Ex-cúpula do INSS citam Lulinha e políticos em acordo de delação, revela site
Conforme informações apuradas e publicadas pelo portal Metrópoles, o cenário das investigações sobre irregularidades no INSS ganhou novos e graves contornos. O ex-procurador da autarquia, Virgílio Oliveira Filho, e o ex-diretor de Benefícios, André Fidelis, decidiram colaborar com as autoridades, detalhando o funcionamento de um esquema que envolve figuras de peso. Em seus depoimentos, os delatores citaram diretamente Fábio Luís Lula da Silva, o filho mais velho do presidente Lula, e expuseram como políticos teriam articulado influência dentro da estrutura do órgão para viabilizar operações ilícitas.
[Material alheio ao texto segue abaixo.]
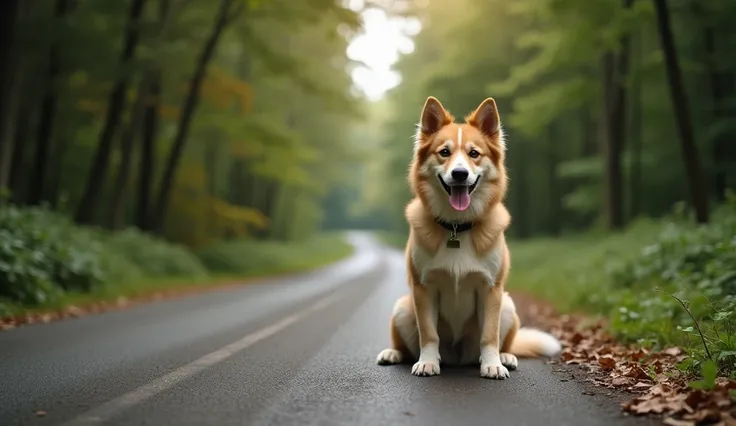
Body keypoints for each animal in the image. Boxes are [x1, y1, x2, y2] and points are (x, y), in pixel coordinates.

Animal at [376, 96, 560, 380]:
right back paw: (394, 353)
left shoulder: (490, 290)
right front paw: (427, 362)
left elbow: (489, 336)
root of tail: (458, 358)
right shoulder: (424, 288)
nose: (460, 174)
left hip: (508, 305)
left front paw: (492, 364)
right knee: (407, 346)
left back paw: (505, 357)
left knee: (502, 343)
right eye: (444, 152)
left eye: (474, 154)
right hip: (403, 307)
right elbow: (429, 334)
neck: (457, 226)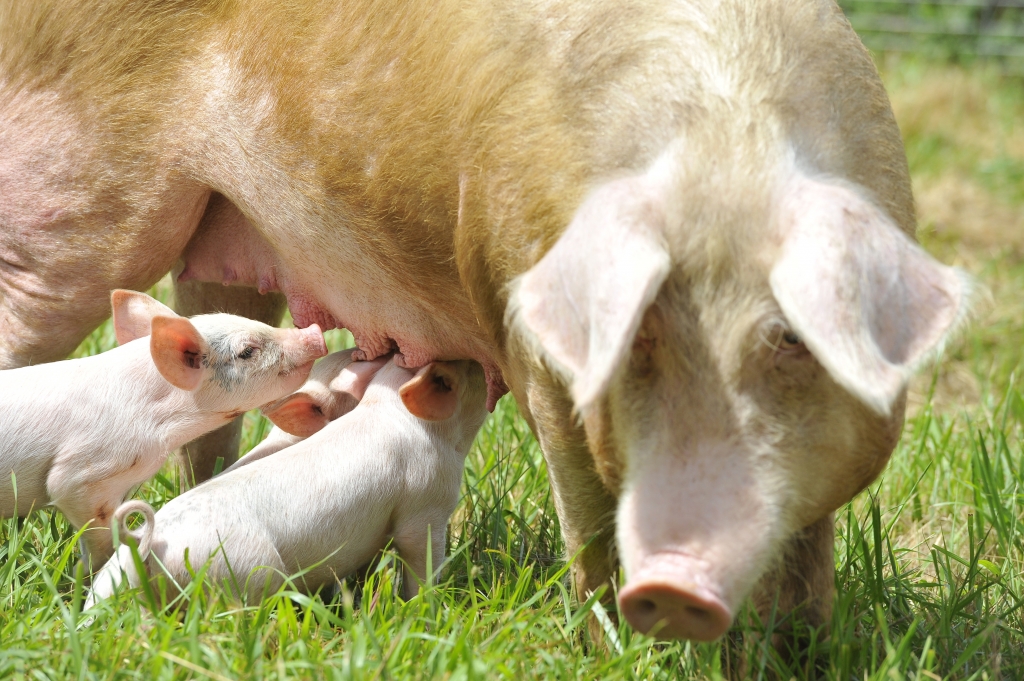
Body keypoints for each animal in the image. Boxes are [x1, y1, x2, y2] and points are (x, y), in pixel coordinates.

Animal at [85, 359, 488, 607]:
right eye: (469, 368)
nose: (484, 361)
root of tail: (148, 546)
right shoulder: (427, 500)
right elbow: (421, 557)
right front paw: (426, 608)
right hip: (247, 571)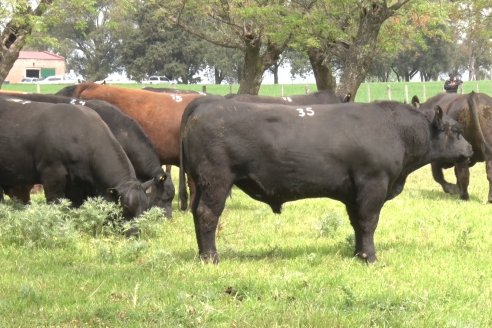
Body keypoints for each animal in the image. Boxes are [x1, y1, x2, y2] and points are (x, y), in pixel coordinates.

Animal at [179, 97, 470, 264]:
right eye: (456, 130)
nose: (469, 150)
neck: (396, 130)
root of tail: (205, 103)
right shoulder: (373, 184)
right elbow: (369, 223)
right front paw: (371, 258)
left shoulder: (354, 192)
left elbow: (357, 223)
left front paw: (359, 254)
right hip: (216, 181)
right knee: (207, 215)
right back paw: (211, 258)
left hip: (201, 184)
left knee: (196, 213)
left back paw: (201, 254)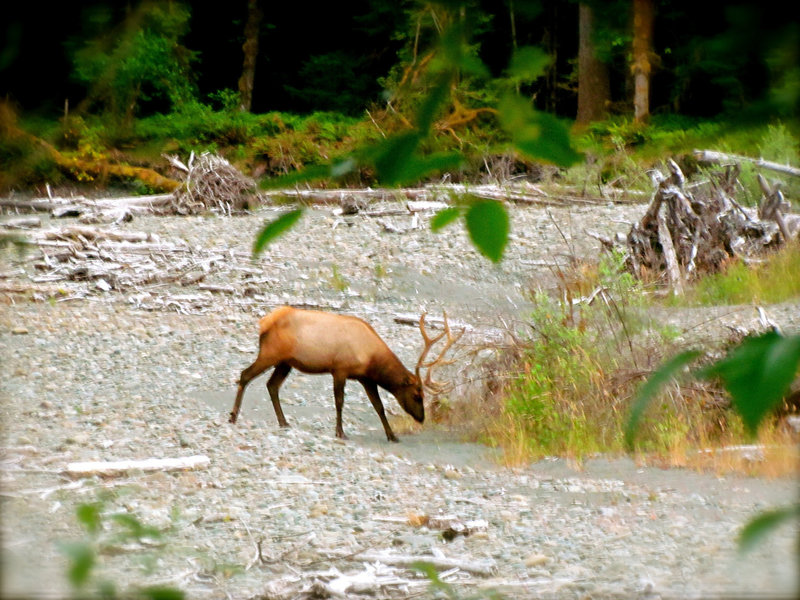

O envolvimento de figuras políticas
Um dos nomes de maior destaque a surgir nos novos depoimentos é o de Flávia Péres, anteriormente conhecida como Flávia Arruda. Ex-ministra da Secretaria de Relações Institucionais durante a gestão de Jair Bolsonaro, esta é a primeira vez que seu nome é formalmente vinculado ao esquema sob investigação. Flávia é casada com o economista Augusto Lima, que possui histórico como CEO do Banco Master e foi sócio do empresário Daniel Vorcaro. A inclusão de seu nome amplia o alcance da investigação, conectando diferentes núcleos de influência política e econômica ao caso.
A Polícia Federal sustenta que Virgílio Oliveira Filho teria sido o destinatário de aproximadamente R$ 11,9 milhões, oriundos de empresas ligadas a entidades que realizavam descontos indevidos em aposentadorias. Desse montante, estima-se que R$ 7,5 milhões tenham sido repassados por empresas sob o controle de Antônio Carlos Camilo Antunes, figura conhecida como “Careca do INSS”. Para ocultar a origem do dinheiro, os investigadores apontam que os recursos foram destinados a contas bancárias e empresas registradas em nome da esposa do ex-procurador, a médica Thaisa Hoffmann Jonasson.
Propinas e cronologia das irregularidades
As investigações não se limitam ao ex-procurador; André Fidelis também está no centro das suspeitas de corrupção. Segundo os levantamentos realizados pela Polícia Federal, Fidelis teria recebido cerca de R$ 3,4 milhões em propinas em um período recente, compreendido entre os anos de 2023 e 2024. O detalhamento dessas transações financeiras é peça-chave para que as autoridades compreendam a extensão do dano causado aos cofres públicos e aos segurados da autarquia, consolidando as provas contra o grupo acusado de operar o esquema de descontos ilegais.